If Selectman Szewczyk had intended to participate in the bidding process he should have recused himself.

A very strange event indeed!

Chris Balay, Durham

Playing politics

Editor:

The misrepresentation by three Durham Democrats at the April 16 Board of Selectmen meeting in which I was in attendance is very disheartening.

As the former Durham Republican Town Committee Chairperson I worried about building the party by discussing platforms and policies, not misrepresenting facts or improperly attacking the other side.

The Democrats were completely out of line in this situation.

Republican Selectman John Szewczyk’s sealed bid was over five times higher than the next highest bid for one of the seven properties listed through the tax collector’s office. Only the highest bids were then accepted.

Further, the lot in which he bid on is not designated a building lot, despite claims to the contrary by Democrats.

Selectman Szewczyk doesn’t lose the ability to own land or partake in something open to the general public simply because he serves on a board.

Given records
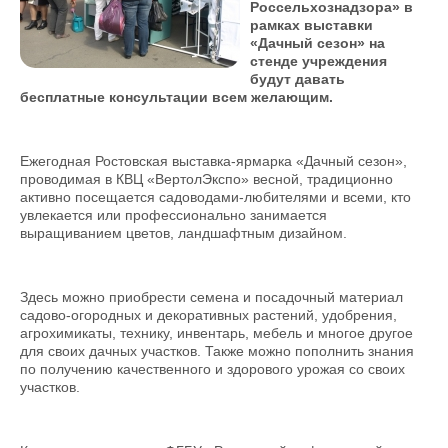
Россельхознадзора» в
рамках выставки
«Дачный сезон» на
стенде учреждения
будут давать
бесплатные консультации всем желающим.
Ежегодная Ростовская выставка-ярмарка «Дачный сезон»,
проводимая в КВЦ «ВертолЭкспо» весной, традиционно
активно посещается садоводами-любителями и всеми, кто
увлекается или профессионально занимается
выращиванием цветов, ландшафтным дизайном.
Здесь можно приобрести семена и посадочный материал
садово-огородных и декоративных растений, удобрения,
агрохимикаты, технику, инвентарь, мебель и многое другое
для своих дачных участков. Также можно пополнить знания
по получению качественного и здорового урожая со своих
участков.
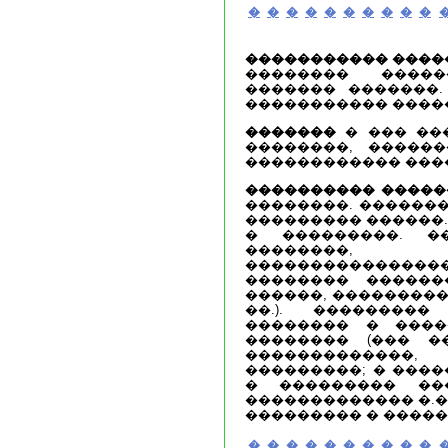
�
�
�
�
�
�
�
�
�
�
����������� ����
�������� �����
������� �������.
����������� ����
�������
� ��� ��
��������, �����
������������ ���
���������� �����
��������. �������
��������� ������.
� ���������. �
��������, 
����������������
�������� ������
������, ���������
��.). ��������
�������� � ����
�������� (��� �
�������������
���������; � ����
� ��������� �
������������� �.�.
��������� � �����
�
�
�
�
�
�
�
�
�
�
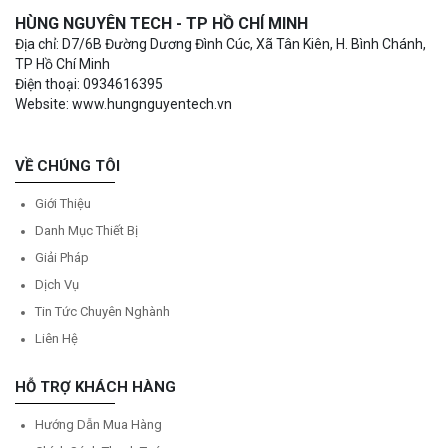
HÙNG NGUYÊN TECH - TP HỒ CHÍ MINH
Địa chỉ: D7/6B Đường Dương Đình Cúc, Xã Tân Kiên, H. Bình Chánh,
TP Hồ Chí Minh
Điện thoại: 0934616395
Website: www.hungnguyentech.vn
VỀ CHÚNG TÔI
Giới Thiệu
Danh Mục Thiết Bị
Giải Pháp
Dịch Vụ
Tin Tức Chuyên Nghành
Liên Hệ
HỖ TRỢ KHÁCH HÀNG
Hướng Dẫn Mua Hàng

Your tasks
• A. Please translate this sentence from the letters about Selectman Szewczyk's land bid into Spanish: "The Democrats were completely out of line in this situation."
• B. Continue the letters about Selectman Szewczyk's land bid from the last sentence shown.

Answers for each item
• A. Los demócratas actuaron de manera completamente inapropiada en esta situación.

• B.
As far as the question of recusing himself from voting on this matter, as one of the three members of the Board of Selectman – a board by Town Charter with no alternates – John Szewczyk has a duty and obligation to the Town of Durham and its citizens to vote.

Shame on the Democrats for attempting to make this a political issue.

William LaFlamme, Durham

Support small business

Editor:

First of all, thank you to those of you who have shown your support to our restaurants and other essential businesses during this challenging time.

These small, independently-owned establishments are the backbone of Durham.

The situation is getting better with the reopening of select industries, but there are still business owners who have not been given the green light to reopen. Please think about these businesses as you go about your daily routine. They have had expenses to pay and families to take care of during the whole time they have been closed.

Not all businesses have been able to receive government assistance or qualified for special loans. Some business owners have offered online shopping with shipping or shared photos of their products on social media for sale and curbside pickup.

These businesses most likely will not reopen until June, if they are able to open at all.

Numerous businesses are in a service industry; therefore, they don’t sell tangible items. We are all facing challenging times and may not have disposable cash to purchase non-essential items or services, but if each of us contacted these businesses and purchased a gift card or item for sale, they may have a better chance to survive.

“What if I buy a gift card and the business closes?” Under Connecticut law, gift certificates and gift cards issued by Connecticut businesses will most likely be covered under the law.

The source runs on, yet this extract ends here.